Yedeni Forest Conservation Project
Located in the Bale eco-region in Ethiopia, which has approximately 500,000 ha of high forest, this REDD+ project is helping to reduce deforestation and develop more sustainable agricultural practices. The area is home to Africa’s largest alpine forest and an area of high biodiversity and significant ecological importance.
However, poverty levels among communities in the region are high which has driven the exploitation of the forest for firewood and agricultural expansion as locals have historically had open access to forest land. The consequences of this have been rapid deforestation and forest degradation.
This project implements a Participatory Forest Management framework which helps local users and government to manage the responsibility and benefits of the forest together. They gain economic incentives from the sale of carbon credits for avoiding deforestation.
Aligning with the Sustainable Development Goals
SDG 12: Ensure sustainable consumption and production patterns
The project has helped to set up and stimulate markets for industries with more sustainable practices such as coffee growing, honey production (which specifically generates income for women), leather making and the livestock market.
SDG 13: Take urgent action to combat climate change
Over its planned life, this forest conservation project aims to avoid the emissions of 41,087,974 tCO₂. This is how based on historic levels of deforestation and is how much would be emitted without the intervention of this programme. This makes a significant contribution to reducing emissions that contribute to climate change.

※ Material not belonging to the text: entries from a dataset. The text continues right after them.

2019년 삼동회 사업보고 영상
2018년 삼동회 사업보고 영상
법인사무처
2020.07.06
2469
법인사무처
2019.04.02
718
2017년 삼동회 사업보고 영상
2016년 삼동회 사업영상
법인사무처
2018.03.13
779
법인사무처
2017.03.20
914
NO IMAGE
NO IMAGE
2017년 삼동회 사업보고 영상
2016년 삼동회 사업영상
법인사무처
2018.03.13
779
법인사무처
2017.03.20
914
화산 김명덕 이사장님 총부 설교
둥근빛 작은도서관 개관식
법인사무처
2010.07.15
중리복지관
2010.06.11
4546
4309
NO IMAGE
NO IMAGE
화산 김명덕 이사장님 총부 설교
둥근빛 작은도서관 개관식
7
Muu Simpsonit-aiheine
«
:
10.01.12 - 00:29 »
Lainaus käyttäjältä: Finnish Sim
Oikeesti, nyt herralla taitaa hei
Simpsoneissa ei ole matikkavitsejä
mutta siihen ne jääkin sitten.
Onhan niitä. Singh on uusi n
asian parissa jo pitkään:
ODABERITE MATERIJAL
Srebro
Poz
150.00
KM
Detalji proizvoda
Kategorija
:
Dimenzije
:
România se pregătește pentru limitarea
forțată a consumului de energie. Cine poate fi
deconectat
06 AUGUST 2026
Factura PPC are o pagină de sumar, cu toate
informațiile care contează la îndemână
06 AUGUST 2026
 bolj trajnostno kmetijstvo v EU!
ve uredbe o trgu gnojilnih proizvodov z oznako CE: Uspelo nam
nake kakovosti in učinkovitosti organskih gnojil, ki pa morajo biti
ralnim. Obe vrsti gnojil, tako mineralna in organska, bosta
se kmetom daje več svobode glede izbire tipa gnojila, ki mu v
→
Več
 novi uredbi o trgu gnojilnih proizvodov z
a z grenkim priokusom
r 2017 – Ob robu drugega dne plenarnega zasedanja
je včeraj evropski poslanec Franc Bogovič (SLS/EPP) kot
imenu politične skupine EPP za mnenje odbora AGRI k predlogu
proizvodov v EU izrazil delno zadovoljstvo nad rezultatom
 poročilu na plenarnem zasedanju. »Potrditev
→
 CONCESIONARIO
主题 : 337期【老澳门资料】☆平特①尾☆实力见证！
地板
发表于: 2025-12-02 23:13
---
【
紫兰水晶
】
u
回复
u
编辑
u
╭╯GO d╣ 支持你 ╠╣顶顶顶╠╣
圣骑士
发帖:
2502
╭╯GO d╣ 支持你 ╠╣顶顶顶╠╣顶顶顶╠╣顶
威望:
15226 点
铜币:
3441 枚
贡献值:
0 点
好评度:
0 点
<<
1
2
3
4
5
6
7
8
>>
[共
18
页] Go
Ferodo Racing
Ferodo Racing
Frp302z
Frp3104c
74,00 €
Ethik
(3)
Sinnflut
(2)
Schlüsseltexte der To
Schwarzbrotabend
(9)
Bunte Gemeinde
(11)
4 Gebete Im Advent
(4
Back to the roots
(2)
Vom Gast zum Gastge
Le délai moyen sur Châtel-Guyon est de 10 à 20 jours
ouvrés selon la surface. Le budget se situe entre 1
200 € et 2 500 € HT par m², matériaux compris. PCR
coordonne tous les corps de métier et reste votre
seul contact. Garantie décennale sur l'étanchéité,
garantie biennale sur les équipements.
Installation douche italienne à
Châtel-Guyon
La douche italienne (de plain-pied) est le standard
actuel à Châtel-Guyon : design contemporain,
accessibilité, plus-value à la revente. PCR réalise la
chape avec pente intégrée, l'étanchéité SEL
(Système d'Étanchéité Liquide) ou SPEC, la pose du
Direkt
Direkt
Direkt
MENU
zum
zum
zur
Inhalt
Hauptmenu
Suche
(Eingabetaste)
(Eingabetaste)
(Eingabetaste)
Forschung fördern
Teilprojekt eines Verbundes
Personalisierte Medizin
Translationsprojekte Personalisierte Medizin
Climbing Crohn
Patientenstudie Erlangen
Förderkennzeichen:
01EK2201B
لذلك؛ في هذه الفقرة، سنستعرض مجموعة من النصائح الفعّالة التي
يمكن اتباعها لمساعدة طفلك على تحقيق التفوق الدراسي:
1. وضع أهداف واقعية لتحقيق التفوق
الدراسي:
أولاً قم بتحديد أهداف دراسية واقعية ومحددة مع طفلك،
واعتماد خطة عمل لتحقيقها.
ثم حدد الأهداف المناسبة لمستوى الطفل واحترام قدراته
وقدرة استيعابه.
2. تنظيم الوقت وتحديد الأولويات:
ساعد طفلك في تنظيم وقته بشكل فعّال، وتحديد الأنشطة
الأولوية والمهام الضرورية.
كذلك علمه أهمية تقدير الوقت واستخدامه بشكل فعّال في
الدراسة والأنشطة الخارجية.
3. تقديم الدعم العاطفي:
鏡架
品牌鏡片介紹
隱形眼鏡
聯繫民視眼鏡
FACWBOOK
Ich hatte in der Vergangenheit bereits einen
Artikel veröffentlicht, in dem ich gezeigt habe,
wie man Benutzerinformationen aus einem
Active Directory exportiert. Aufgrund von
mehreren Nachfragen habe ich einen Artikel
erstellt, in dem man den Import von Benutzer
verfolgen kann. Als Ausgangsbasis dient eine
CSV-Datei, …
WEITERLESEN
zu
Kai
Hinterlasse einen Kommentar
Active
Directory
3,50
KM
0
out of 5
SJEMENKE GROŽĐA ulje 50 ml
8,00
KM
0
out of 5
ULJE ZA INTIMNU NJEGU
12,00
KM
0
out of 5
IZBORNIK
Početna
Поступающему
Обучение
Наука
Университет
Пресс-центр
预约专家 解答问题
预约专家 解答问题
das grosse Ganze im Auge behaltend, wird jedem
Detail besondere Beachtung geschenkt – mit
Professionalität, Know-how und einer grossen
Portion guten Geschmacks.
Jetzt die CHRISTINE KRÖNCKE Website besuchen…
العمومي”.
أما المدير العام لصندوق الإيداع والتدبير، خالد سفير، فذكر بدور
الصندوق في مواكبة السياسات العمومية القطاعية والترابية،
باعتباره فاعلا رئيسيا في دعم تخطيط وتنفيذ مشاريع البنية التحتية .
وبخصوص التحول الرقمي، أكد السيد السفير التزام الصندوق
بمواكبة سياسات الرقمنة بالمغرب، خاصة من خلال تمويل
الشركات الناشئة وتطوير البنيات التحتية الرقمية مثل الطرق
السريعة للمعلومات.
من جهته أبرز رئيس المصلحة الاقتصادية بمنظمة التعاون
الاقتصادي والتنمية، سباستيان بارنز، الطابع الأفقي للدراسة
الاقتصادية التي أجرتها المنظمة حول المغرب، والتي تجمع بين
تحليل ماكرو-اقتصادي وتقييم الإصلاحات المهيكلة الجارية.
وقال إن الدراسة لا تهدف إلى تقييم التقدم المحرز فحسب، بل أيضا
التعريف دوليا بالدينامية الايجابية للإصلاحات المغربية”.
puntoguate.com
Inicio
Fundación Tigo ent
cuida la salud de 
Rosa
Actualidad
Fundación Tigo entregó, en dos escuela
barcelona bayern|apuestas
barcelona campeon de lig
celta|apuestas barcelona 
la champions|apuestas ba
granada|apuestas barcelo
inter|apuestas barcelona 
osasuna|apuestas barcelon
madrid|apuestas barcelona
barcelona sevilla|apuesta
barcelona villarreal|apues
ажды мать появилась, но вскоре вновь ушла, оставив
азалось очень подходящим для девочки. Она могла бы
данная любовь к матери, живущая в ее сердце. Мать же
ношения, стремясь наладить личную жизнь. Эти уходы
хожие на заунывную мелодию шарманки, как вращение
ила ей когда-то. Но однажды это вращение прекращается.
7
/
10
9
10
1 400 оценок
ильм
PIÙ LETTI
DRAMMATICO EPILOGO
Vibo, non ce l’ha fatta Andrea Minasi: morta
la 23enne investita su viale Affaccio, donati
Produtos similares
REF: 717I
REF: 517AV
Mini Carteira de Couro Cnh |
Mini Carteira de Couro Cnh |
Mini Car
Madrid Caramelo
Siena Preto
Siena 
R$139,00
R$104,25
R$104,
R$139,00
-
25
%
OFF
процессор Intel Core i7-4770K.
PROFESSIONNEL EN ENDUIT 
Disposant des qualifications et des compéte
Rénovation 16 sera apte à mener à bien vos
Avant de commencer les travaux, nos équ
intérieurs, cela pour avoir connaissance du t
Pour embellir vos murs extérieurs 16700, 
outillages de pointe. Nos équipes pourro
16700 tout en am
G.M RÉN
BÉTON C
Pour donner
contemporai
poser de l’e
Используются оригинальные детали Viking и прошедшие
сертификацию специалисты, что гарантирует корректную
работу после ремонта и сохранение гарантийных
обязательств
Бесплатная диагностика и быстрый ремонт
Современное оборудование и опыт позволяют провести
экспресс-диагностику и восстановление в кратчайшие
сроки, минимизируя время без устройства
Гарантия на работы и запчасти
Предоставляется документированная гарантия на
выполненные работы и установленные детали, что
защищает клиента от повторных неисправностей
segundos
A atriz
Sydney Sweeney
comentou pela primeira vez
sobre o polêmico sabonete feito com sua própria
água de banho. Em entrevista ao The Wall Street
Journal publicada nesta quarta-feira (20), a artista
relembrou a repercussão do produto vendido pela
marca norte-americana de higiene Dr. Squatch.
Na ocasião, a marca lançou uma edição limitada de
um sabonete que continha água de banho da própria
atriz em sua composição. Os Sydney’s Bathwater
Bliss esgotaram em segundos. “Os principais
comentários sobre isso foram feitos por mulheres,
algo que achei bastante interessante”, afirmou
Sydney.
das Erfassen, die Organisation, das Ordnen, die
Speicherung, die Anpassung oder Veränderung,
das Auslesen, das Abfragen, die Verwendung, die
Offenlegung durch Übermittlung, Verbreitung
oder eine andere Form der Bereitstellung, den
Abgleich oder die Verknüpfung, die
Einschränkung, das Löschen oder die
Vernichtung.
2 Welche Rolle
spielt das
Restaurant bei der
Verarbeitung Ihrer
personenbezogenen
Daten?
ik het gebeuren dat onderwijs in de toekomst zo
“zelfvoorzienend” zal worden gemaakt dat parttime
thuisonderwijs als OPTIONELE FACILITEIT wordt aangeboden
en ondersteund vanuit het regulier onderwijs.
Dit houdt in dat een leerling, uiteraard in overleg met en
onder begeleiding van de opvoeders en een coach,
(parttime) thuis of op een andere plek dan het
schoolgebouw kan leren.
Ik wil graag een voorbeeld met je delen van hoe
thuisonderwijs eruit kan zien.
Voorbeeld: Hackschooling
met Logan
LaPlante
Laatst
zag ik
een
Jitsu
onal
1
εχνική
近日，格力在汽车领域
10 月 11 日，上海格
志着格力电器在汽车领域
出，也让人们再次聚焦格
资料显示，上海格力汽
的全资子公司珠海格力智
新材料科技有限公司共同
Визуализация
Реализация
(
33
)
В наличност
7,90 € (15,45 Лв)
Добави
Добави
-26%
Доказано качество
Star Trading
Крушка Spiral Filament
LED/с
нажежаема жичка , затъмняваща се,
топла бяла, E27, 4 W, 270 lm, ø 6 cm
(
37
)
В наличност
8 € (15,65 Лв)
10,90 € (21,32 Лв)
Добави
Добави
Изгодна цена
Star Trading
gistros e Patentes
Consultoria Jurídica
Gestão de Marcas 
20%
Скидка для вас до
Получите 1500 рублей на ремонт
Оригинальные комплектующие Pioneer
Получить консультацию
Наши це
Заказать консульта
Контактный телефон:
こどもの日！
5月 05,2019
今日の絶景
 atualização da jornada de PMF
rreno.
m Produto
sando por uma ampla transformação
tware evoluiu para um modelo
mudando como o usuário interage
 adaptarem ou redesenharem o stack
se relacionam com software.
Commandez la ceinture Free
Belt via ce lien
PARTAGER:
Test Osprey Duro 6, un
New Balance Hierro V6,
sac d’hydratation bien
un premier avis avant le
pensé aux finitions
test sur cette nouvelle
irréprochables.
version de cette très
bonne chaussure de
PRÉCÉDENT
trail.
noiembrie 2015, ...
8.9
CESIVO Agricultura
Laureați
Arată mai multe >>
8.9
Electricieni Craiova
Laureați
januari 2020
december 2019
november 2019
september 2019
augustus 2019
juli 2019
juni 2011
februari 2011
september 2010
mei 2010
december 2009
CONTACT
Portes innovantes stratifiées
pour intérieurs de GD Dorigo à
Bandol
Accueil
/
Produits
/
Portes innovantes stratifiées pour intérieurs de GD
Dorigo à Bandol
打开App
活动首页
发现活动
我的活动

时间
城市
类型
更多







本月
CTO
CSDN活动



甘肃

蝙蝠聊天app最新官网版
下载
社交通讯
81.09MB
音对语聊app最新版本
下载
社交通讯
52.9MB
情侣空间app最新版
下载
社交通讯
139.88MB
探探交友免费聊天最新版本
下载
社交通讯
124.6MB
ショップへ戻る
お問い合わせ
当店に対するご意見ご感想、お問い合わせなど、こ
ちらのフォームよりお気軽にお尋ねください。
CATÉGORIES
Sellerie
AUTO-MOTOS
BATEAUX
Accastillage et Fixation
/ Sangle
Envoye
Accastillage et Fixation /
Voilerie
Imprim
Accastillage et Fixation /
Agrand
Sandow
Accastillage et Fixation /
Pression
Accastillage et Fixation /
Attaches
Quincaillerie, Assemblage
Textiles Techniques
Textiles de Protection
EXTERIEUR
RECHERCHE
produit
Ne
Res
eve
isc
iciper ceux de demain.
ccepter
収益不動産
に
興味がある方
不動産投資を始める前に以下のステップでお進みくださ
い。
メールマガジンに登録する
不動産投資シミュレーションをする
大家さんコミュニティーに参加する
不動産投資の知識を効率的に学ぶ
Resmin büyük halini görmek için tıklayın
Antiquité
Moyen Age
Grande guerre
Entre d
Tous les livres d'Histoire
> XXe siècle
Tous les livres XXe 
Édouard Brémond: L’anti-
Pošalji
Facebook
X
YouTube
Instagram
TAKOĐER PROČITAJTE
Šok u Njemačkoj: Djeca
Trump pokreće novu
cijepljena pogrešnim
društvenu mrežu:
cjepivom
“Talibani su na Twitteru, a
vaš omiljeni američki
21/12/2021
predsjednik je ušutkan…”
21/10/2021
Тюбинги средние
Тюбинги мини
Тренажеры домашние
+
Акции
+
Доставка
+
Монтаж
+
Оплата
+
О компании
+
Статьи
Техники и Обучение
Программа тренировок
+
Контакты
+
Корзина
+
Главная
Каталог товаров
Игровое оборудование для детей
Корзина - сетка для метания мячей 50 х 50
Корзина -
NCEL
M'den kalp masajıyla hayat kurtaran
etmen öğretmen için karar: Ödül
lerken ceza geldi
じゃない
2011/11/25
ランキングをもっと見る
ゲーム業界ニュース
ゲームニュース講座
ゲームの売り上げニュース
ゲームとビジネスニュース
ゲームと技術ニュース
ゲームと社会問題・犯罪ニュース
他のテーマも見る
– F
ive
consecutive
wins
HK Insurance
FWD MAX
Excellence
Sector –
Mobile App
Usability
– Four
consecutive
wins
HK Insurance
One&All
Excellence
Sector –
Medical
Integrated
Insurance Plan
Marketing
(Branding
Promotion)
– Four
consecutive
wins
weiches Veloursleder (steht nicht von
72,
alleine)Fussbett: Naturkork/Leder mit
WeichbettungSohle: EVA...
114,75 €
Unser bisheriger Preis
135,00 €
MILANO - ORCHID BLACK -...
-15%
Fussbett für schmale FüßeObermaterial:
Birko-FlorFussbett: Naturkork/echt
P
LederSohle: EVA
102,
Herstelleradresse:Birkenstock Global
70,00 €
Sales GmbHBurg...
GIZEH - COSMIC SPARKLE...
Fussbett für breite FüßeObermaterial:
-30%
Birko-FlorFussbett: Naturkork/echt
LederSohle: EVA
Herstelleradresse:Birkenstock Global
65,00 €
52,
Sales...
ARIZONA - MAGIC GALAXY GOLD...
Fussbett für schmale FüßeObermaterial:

SDG 15: Protect, restore and promote sustainable use of terrestrial ecosystems and halt biodiversity loss.
The project protects a unique and precious eco-system, which is not only important to the livelihoods of local people, but is also a natural water tower supplying life-sustaining water to other parts of Ethiopia and neighbouring countries. It is also the habitat of diverse and, in some cases, rare species.
- The project covers 333,924 hectares of forest and aims to reduce deforestation by 50% in the first 5 years and 70% over the project’s life (2012-2031).
- Between 2012 – 2015 a 62% reduction in deforestation was achieved.
- 12,496 hectares of forest have been saved – equivalent to 5.5 million tonnes of carbon dioxide emissions.
- Small forest-friendly businesses and cooperatives have been set up that provide an income stream for the local community and economic incentive to protect the forest.
- More efficient cookstoves and the promotion of practices to reduce the unsustainable harvest of firewood have also been implemented.
- The offsetting project assists locals to improve crop and livestock management practices, which is supporting the development of sustainable agriculture in the region.